Author: Panu Wongcha-um

BANGKOK (Reuters) – Japanese and Thai leaders announced a new defense pact and plans to upgrade economic ties on Monday, as Japanese Prime Minister Fumio Kishida wrapped up the final leg of his three-nation Southeast Asian tour.

The agreement will help transfer defense hardware and technology from Japan to Thailand, which has one of the largest and best-equipped militaries in the region and a long history of ties to the U.S. military. Further details of the deal were not disclosed.

“This will help improve defense and support Japanese investment in this activity, which is an important goal for Thailand,” Prime Minister Prayuth Chan-ocha said in a joint statement read with Kishida.

Prayut said he discussed supply chain improvements and the drafting of a five-year economic partnership with Japan, Thailand’s largest investor.

Southeast Asia has been an important region for Japan for decades, with some of the biggest names in industry, from infrastructure, engineering and industrial estates to automotive and electronics manufacturing.

The region remains a battleground between the United States, Japan’s close ally, and China, Southeast Asia’s largest trading partner.
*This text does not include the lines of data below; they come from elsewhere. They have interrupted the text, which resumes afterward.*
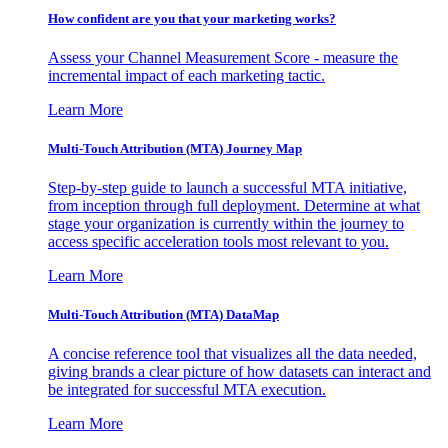
How confident are you that your marketing works?
Assess your Channel Measurement Score - measure the
incremental impact of each marketing tactic.
Learn More
Multi-Touch Attribution (MTA) Journey Map
Step-by-step guide to launch a successful MTA initiative,
from inception through full deployment. Determine at what
stage your organization is currently within the journey to
access specific acceleration tools most relevant to you.
Learn More
Multi-Touch Attribution (MTA) DataMap
A concise reference tool that visualizes all the data needed,
giving brands a clear picture of how datasets can interact and
be integrated for successful MTA execution.
Learn More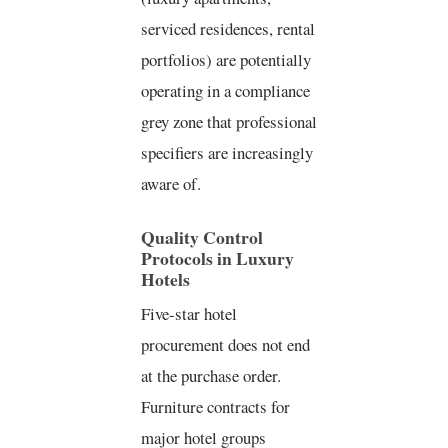
serviced residences, rental
portfolios) are potentially
operating in a compliance
grey zone that professional
specifiers are increasingly
aware of.
Quality Control
Protocols in Luxury
Hotels
Five-star hotel
procurement does not end
at the purchase order.
Furniture contracts for
major hotel groups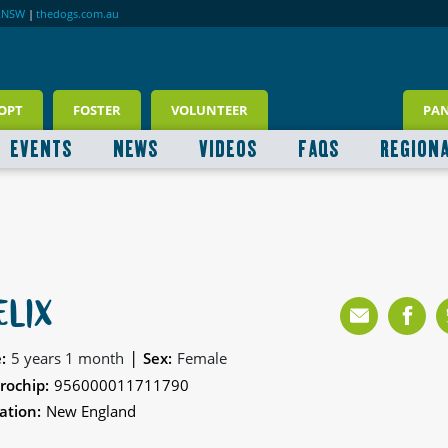
RNSW
|
thedogs.com.au
OPT
FOSTER
VOLUNTEER
PA
EVENTS
NEWS
VIDEOS
FAQS
REGION
ELIX
|
:
5 years 1 month
Sex:
Female
rochip:
956000011711790
ation:
New England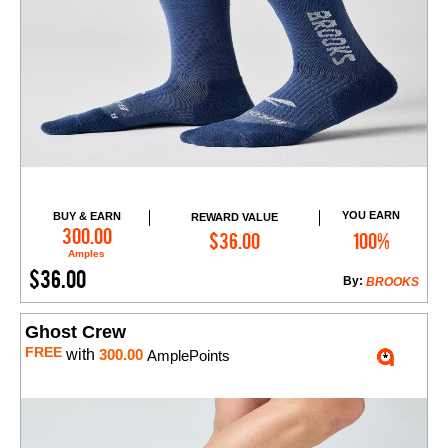
YOU EARN
BUY & EARN
REWARD VALUE
Add to Cart
300.00
$36.00
100%
Amples
$36.00
By:
BROOKS
Ghost Crew
FREE
with
300.00
AmplePoints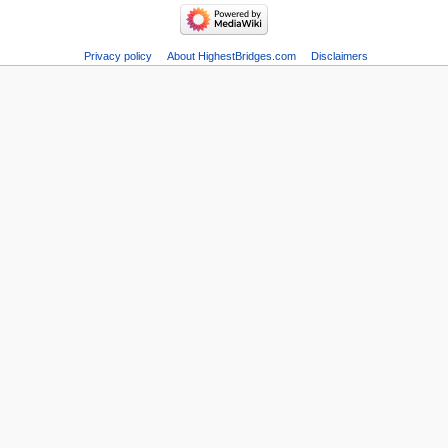
Privacy policy
About HighestBridges.com
Disclaimers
During his three-day trip, Kishida also visited places where Japanese companies have substantial operations in Vietnam and Indonesia.

As leader of the only Asian member of the G7, Kishida discussed Russia’s invasion of Ukraine during a visit to Southeast Asia, where only one country – Singapore – has joined the sanctions against Moscow. Russia called its operations in Ukraine “special operations.”

However, nine Southeast Asian countries backed a UN resolution condemning the invasion in March, and Kishida thanked Thailand for its support.

“I agree with Prime Minister Prayut that violations of sovereignty and territorial integrity, or unilateral changes to the status quo by force, should not be tolerated in any region,” he said.

Tokyo will provide a 50 billion yen ($385 million) loan to support Thailand’s COVID-relief efforts, Japan’s public affairs minister Shikata told reporters earlier on Monday.